Explanations on environment variables
---------------------------------------
- ``GOOGLE_DEVELOPER_KEY`` is your API key from `the Google Developers platform `_.
- ``GOOGLE_CSE_ID`` is your `Google Custom Search Engine `_ ID (you have to set it up to search the info all around the web).
- ``IPSTACK_API_KEY`` is your API key from `ipstack `_. If you do not have it, this is a 2-minute procedure.
- ``LINKEDIN_LOGIN`` and ``LINKEDIN_PASSWORD`` are the login and the password to your LinkedIn profile (no API-related credentials needed).
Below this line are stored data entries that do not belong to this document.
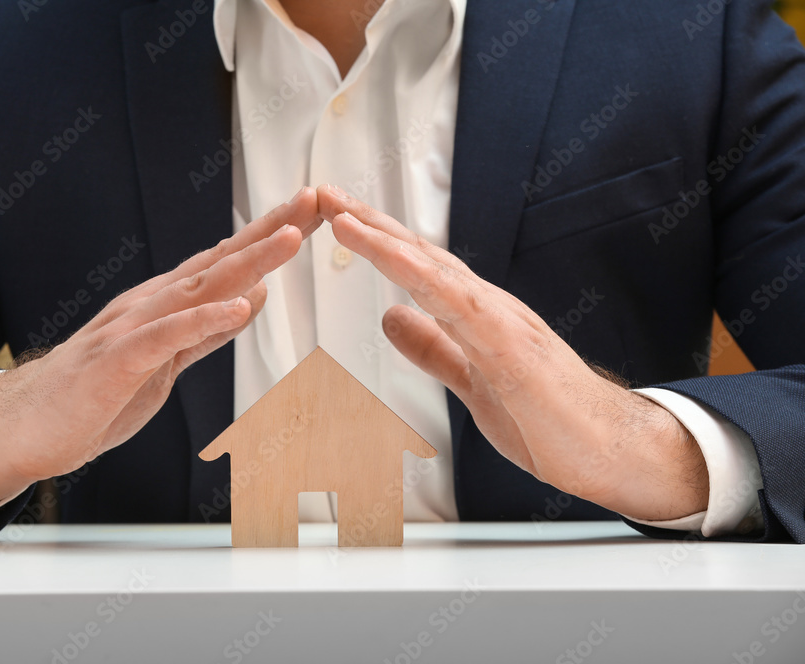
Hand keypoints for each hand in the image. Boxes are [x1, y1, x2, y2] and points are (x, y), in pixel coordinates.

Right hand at [0, 188, 322, 512]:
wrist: (26, 426)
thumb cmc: (97, 394)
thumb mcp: (167, 361)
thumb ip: (205, 331)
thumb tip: (248, 297)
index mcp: (166, 305)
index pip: (228, 263)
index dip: (272, 236)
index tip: (315, 212)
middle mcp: (151, 305)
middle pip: (220, 261)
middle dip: (271, 229)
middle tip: (315, 199)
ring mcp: (132, 329)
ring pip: (198, 288)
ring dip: (246, 261)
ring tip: (290, 238)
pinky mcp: (117, 362)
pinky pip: (165, 338)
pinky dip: (203, 320)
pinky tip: (237, 307)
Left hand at [316, 184, 708, 520]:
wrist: (611, 450)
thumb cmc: (548, 418)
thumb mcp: (470, 381)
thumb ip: (433, 349)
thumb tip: (390, 318)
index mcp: (476, 316)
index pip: (418, 268)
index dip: (376, 241)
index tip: (337, 218)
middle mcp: (488, 308)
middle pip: (420, 255)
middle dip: (371, 223)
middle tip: (326, 193)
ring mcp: (502, 323)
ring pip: (436, 271)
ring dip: (388, 241)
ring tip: (344, 216)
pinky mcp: (513, 349)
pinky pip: (463, 308)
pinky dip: (427, 280)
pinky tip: (397, 261)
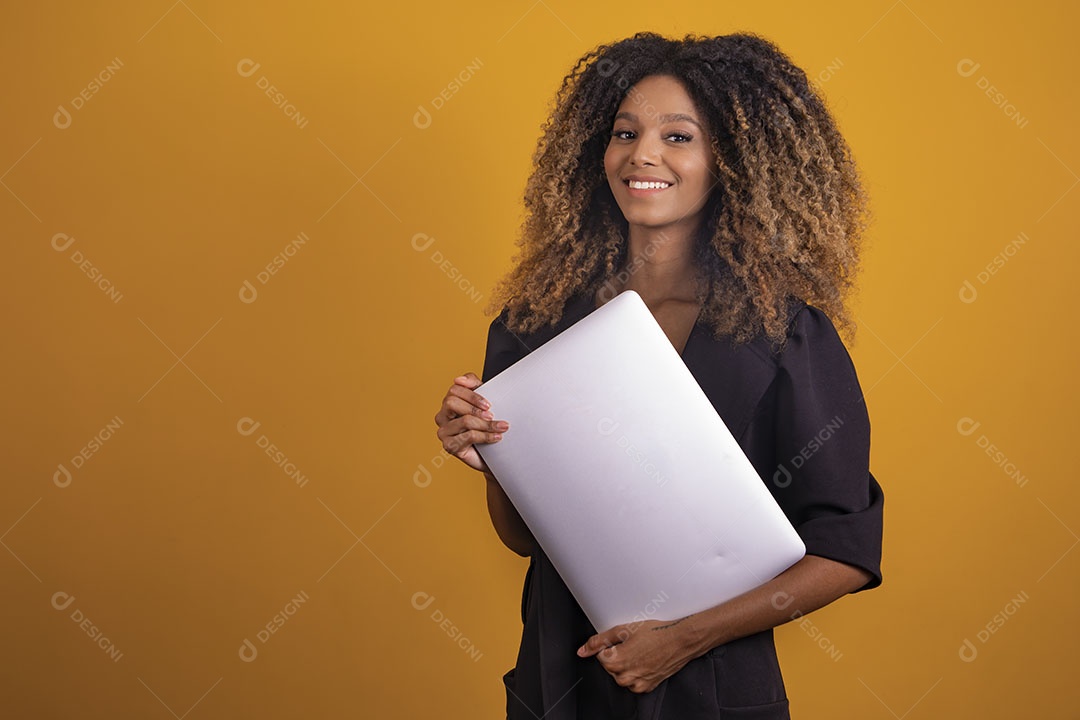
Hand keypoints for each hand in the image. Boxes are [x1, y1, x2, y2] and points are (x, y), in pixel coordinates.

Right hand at [434, 372, 509, 472]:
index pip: (454, 390)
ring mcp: (444, 432)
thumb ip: (473, 385)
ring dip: (486, 424)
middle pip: (452, 402)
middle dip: (475, 408)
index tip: (489, 404)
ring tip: (501, 427)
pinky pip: (468, 436)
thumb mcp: (483, 401)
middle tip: (492, 415)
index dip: (472, 395)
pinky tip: (496, 437)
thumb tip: (458, 379)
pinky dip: (485, 436)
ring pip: (464, 421)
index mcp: (449, 402)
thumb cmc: (486, 425)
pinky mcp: (449, 446)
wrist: (492, 453)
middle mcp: (442, 416)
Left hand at [576, 618, 698, 693]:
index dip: (610, 645)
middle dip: (617, 655)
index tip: (623, 640)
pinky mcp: (646, 687)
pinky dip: (636, 672)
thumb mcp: (623, 629)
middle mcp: (625, 677)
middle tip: (633, 644)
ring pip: (621, 675)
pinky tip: (645, 660)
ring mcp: (636, 683)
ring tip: (640, 651)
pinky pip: (633, 682)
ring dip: (626, 664)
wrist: (679, 640)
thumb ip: (599, 640)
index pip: (600, 655)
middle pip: (610, 666)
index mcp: (615, 662)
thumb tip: (582, 651)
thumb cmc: (655, 633)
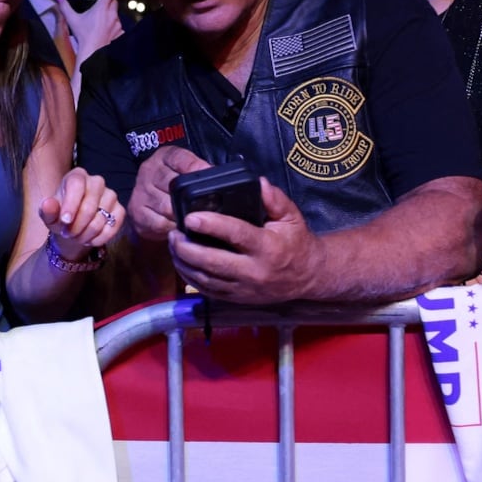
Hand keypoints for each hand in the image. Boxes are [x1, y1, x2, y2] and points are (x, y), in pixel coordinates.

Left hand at [39, 167, 121, 261]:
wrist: (74, 225)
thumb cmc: (60, 216)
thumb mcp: (49, 215)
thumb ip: (47, 210)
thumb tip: (48, 204)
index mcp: (77, 176)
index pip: (77, 185)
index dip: (71, 204)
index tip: (65, 221)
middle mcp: (97, 182)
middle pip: (89, 206)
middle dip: (77, 226)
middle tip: (67, 234)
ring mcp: (111, 195)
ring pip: (100, 219)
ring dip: (86, 234)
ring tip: (77, 237)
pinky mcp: (120, 210)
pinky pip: (113, 226)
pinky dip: (100, 238)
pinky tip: (91, 240)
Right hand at [55, 0, 124, 63]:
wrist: (93, 52)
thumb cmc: (83, 35)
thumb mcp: (72, 20)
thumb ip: (65, 7)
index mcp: (102, 7)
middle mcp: (112, 13)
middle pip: (114, 1)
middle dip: (110, 1)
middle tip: (102, 5)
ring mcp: (117, 23)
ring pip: (116, 14)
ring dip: (111, 14)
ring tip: (102, 21)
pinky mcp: (120, 32)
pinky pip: (119, 25)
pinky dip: (114, 26)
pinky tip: (106, 30)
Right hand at [126, 144, 211, 243]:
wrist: (147, 200)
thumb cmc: (172, 183)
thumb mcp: (184, 169)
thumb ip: (199, 171)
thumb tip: (216, 175)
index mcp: (164, 156)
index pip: (180, 159)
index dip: (196, 167)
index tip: (209, 174)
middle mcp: (149, 171)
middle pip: (173, 185)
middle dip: (191, 198)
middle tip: (208, 206)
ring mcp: (141, 192)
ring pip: (166, 206)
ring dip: (182, 214)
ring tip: (195, 219)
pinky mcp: (137, 212)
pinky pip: (159, 223)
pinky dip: (172, 227)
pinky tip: (179, 226)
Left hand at [171, 177, 318, 303]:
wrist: (308, 278)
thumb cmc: (297, 243)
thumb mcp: (292, 217)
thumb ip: (275, 200)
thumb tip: (258, 182)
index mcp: (268, 248)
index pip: (236, 235)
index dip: (211, 225)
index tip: (191, 217)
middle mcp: (254, 271)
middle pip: (213, 262)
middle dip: (188, 248)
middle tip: (174, 233)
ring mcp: (244, 288)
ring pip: (206, 279)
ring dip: (184, 263)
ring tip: (173, 245)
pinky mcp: (237, 299)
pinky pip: (208, 290)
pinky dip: (190, 278)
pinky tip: (182, 263)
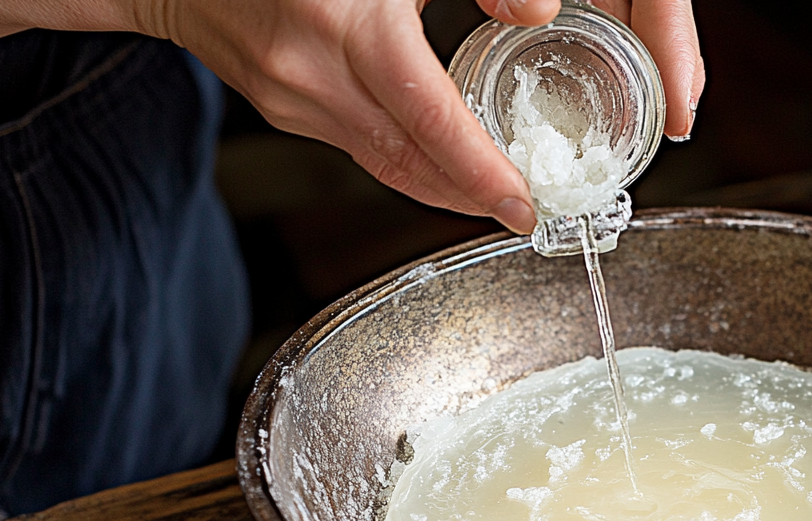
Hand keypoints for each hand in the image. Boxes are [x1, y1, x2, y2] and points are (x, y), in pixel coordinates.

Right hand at [137, 0, 703, 232]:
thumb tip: (534, 11)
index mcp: (350, 28)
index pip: (433, 123)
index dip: (484, 174)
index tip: (523, 208)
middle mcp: (312, 74)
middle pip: (409, 164)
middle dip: (469, 197)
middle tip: (519, 210)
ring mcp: (288, 98)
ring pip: (381, 163)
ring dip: (436, 184)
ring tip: (486, 191)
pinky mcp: (278, 106)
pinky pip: (354, 146)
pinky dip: (399, 159)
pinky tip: (430, 157)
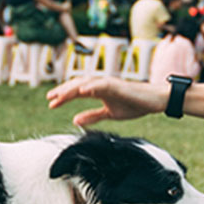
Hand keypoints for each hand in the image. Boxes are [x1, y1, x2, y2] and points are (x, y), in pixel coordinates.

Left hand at [46, 76, 165, 126]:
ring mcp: (109, 83)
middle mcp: (101, 84)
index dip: (63, 97)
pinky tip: (81, 90)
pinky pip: (102, 84)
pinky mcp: (118, 85)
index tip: (51, 104)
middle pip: (77, 85)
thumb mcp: (109, 114)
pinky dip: (91, 86)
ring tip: (60, 94)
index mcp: (98, 90)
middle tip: (50, 98)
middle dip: (63, 91)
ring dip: (72, 88)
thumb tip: (75, 120)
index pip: (76, 92)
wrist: (153, 101)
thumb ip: (92, 116)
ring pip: (86, 82)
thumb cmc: (133, 104)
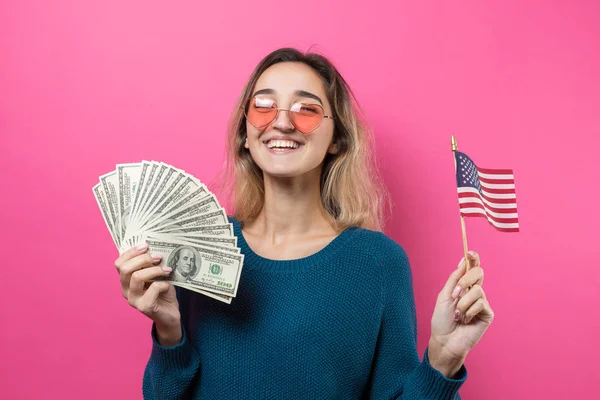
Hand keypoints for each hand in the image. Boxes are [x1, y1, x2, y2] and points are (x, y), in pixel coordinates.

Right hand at [114, 243, 181, 346]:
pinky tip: (168, 285)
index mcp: (126, 280)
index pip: (119, 263)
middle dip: (143, 259)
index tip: (146, 246)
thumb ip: (151, 264)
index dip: (131, 252)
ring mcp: (133, 299)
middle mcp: (126, 290)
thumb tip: (155, 248)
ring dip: (154, 270)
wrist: (170, 314)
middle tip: (158, 256)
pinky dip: (162, 283)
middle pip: (125, 269)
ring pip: (136, 277)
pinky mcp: (144, 307)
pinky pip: (152, 289)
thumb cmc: (163, 292)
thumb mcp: (157, 275)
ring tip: (167, 269)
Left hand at [428, 251, 494, 376]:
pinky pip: (481, 303)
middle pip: (479, 273)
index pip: (472, 268)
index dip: (473, 259)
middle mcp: (474, 292)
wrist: (444, 340)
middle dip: (466, 280)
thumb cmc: (442, 320)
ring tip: (458, 314)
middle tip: (454, 293)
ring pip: (478, 290)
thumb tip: (463, 261)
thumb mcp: (444, 296)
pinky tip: (466, 320)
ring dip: (463, 302)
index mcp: (463, 286)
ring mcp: (482, 303)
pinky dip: (469, 311)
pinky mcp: (487, 314)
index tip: (470, 252)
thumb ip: (454, 279)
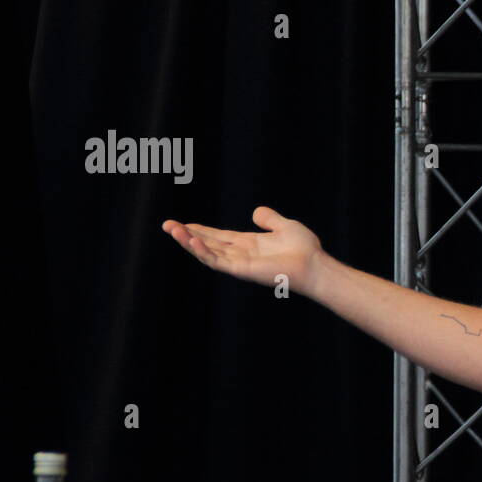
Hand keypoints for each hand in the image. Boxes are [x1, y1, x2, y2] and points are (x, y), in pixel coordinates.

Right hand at [161, 206, 324, 292]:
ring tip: (172, 229)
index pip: (219, 237)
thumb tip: (256, 212)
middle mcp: (241, 254)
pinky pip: (217, 261)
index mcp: (249, 244)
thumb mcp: (284, 226)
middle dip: (187, 235)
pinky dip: (203, 252)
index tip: (184, 224)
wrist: (314, 264)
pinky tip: (190, 241)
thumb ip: (269, 218)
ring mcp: (240, 263)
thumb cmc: (305, 249)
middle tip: (167, 225)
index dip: (202, 231)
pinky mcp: (242, 270)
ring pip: (207, 253)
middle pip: (208, 244)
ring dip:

- ``INSTAGRAM_LOGIN`` and ``INSTAGRAM_PASSWORD`` are the login and the password to your Instagram profile (no API-related credentials needed).
- For the following Twitter credentials, you have to create an app at `Twitter Developers Portal `_. After this, you get ``TWITTER_API_KEY`` and ``TWITTER_API_SECRET`` from your app page. Your access token and access token secret can be received using the ``tweepy`` library. In case you do not know how to get it, watch this `tutorial `_ up to 12:45 minutes. The access token and the access token secret are *permanent*, so this set up happens only once.
Advanced explanation on GUI input
---------------------------------
.. image:: https://user-images.githubusercontent.com/64363269/102231548-c2711580-3ef6-11eb-8e22-42fffd9402d0.png
- The field 1 - an ordinary input field, look at the label on the left to know which information you should enter. Fields "First name", "Last name" and "Location" are very recommended to be filled.
- The field 2 - the additional information selector (used for searching on Google Search), the field 3 - the additional information input. To put it simple for 2 and 3, let's say you want to find the profile *pandrey2003* on *GitHub*. In this case, you write selector, "GitHub", into the field 2 and the profile name, "pandrey2003", into the field 3. *Note*: fields 2 and 3 are totally optional.
- The button 4 is used to choose the PDF output directory on your PC. Mandatory: visualization is an essential logical part of the app.
- The button 5 sends all your input data and the output directory to the logical part of the project. Press on it when you are sure you have entered all the necessary information.
- The progress bar 6 reflects the progress of the logical part of the project (no your interaction, just to see the progress). 2% means scraping has already started, 60% means scraping has been done and your data is being analyzed, 75% indicates analysis has been done and the data is being visualized, 100% - you can see the PDF file in the requested directory.
Awards
------
This project has been successfully defended as a scientific one and received the `2nd absolute place in Ukraine `_. `Link `_ to the work. All those wins would have been impossible but for the `people `_ who had helped me.